**WHAT TO WORK ON**
Retrieve every line from the records in which the word "Lagos" occurs.

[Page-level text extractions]

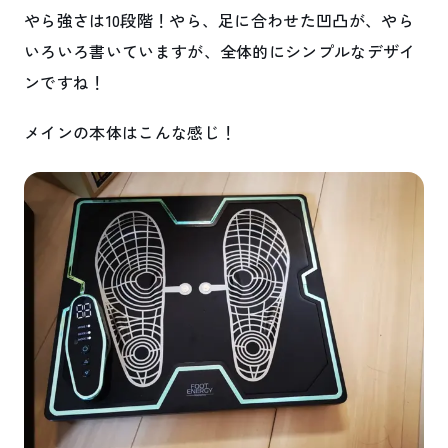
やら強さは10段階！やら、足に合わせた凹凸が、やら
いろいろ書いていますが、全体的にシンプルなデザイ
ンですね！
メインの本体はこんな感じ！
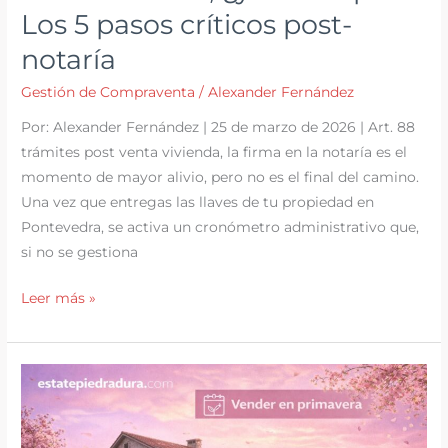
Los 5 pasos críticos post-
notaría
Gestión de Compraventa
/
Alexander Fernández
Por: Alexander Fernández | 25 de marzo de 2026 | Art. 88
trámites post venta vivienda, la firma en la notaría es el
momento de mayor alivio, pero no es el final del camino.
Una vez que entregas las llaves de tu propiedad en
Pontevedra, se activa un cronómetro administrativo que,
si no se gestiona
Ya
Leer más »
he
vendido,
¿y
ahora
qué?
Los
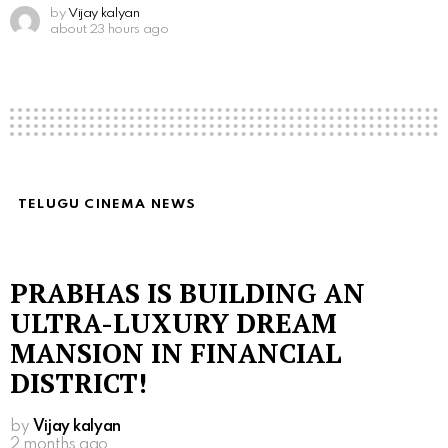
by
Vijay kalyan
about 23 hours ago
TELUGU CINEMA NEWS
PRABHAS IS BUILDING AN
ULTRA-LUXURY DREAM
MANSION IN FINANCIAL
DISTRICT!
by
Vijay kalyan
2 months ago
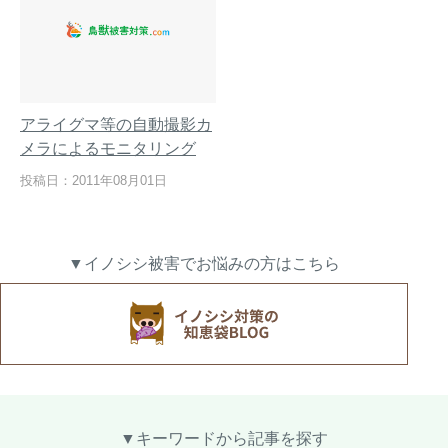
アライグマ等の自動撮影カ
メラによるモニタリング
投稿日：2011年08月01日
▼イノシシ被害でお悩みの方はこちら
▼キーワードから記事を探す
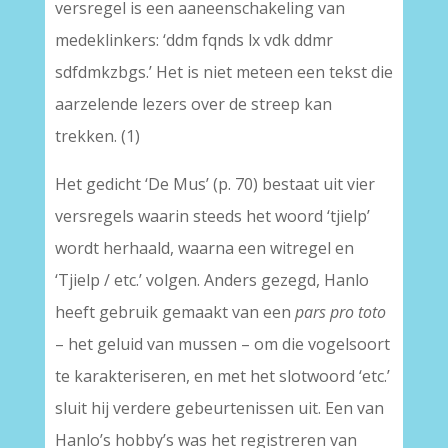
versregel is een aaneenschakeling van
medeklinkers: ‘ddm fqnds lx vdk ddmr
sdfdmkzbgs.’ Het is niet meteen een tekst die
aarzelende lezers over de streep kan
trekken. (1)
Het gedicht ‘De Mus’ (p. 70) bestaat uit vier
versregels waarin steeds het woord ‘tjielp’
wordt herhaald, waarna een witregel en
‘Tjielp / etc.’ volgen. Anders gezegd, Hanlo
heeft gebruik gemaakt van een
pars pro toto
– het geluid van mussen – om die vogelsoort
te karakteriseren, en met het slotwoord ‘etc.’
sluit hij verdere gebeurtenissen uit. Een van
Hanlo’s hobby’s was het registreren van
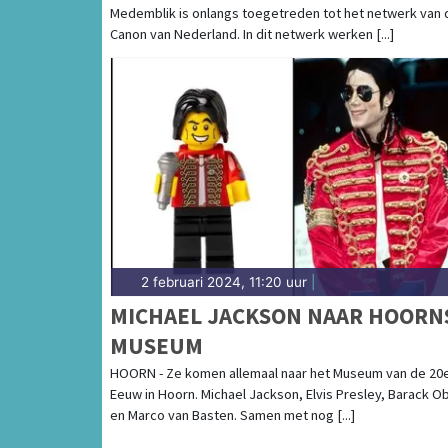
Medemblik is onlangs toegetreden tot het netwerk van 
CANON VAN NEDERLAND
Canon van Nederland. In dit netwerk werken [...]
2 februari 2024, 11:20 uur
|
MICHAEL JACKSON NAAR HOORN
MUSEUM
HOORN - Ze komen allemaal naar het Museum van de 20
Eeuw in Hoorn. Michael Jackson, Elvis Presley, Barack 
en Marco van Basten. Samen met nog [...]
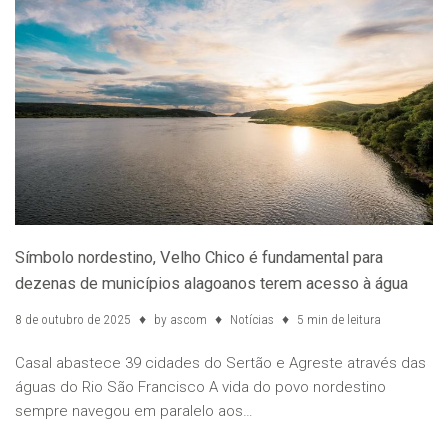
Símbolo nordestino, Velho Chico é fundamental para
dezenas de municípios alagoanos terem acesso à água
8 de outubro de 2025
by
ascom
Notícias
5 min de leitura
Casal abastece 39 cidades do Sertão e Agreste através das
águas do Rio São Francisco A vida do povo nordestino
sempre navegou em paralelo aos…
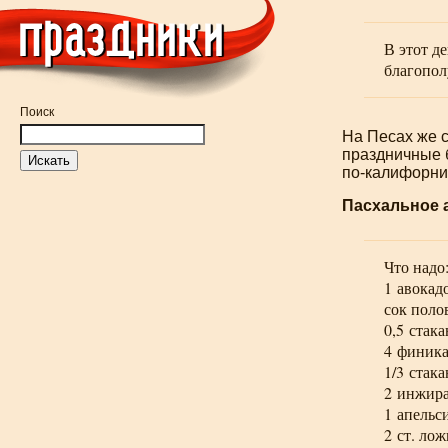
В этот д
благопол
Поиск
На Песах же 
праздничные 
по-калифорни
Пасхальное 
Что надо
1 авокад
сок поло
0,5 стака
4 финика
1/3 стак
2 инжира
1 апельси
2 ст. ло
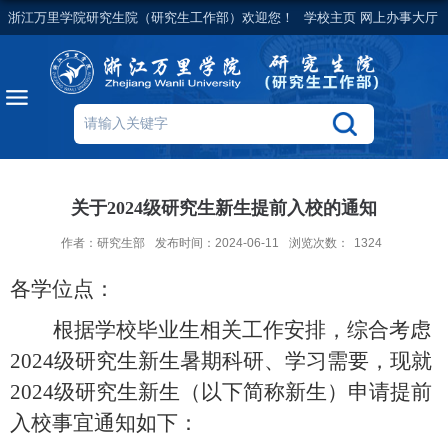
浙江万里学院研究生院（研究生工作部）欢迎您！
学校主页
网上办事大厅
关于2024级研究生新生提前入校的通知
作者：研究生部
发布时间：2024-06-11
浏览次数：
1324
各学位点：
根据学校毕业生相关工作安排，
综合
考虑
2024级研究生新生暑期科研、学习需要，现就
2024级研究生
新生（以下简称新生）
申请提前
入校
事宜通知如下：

==

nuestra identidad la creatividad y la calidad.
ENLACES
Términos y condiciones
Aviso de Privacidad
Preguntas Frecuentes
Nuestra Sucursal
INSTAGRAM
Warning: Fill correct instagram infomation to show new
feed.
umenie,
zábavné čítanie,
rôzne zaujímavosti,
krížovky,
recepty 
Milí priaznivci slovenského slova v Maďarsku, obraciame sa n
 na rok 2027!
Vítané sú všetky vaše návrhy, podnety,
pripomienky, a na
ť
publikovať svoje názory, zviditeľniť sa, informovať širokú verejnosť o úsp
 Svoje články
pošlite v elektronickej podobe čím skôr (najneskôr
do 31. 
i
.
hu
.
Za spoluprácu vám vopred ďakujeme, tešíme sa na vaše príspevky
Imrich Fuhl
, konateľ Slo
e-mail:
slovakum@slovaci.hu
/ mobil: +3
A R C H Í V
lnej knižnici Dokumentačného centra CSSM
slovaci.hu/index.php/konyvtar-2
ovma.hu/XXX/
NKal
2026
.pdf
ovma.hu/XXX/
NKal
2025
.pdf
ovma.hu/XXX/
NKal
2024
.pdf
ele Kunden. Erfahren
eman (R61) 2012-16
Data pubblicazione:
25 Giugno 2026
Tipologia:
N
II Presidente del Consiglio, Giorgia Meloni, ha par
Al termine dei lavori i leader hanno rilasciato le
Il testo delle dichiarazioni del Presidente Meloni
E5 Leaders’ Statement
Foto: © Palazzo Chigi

--

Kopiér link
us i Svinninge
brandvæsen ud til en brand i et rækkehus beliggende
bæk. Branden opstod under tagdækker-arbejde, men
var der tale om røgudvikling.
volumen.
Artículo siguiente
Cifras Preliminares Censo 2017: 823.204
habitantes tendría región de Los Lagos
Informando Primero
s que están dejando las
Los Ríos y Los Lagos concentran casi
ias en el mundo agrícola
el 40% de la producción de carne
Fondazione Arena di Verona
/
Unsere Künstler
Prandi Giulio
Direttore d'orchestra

**EXERCISE RESULT**
habitantes tendría región de Los Lagos
Los Ríos y Los Lagos concentran casi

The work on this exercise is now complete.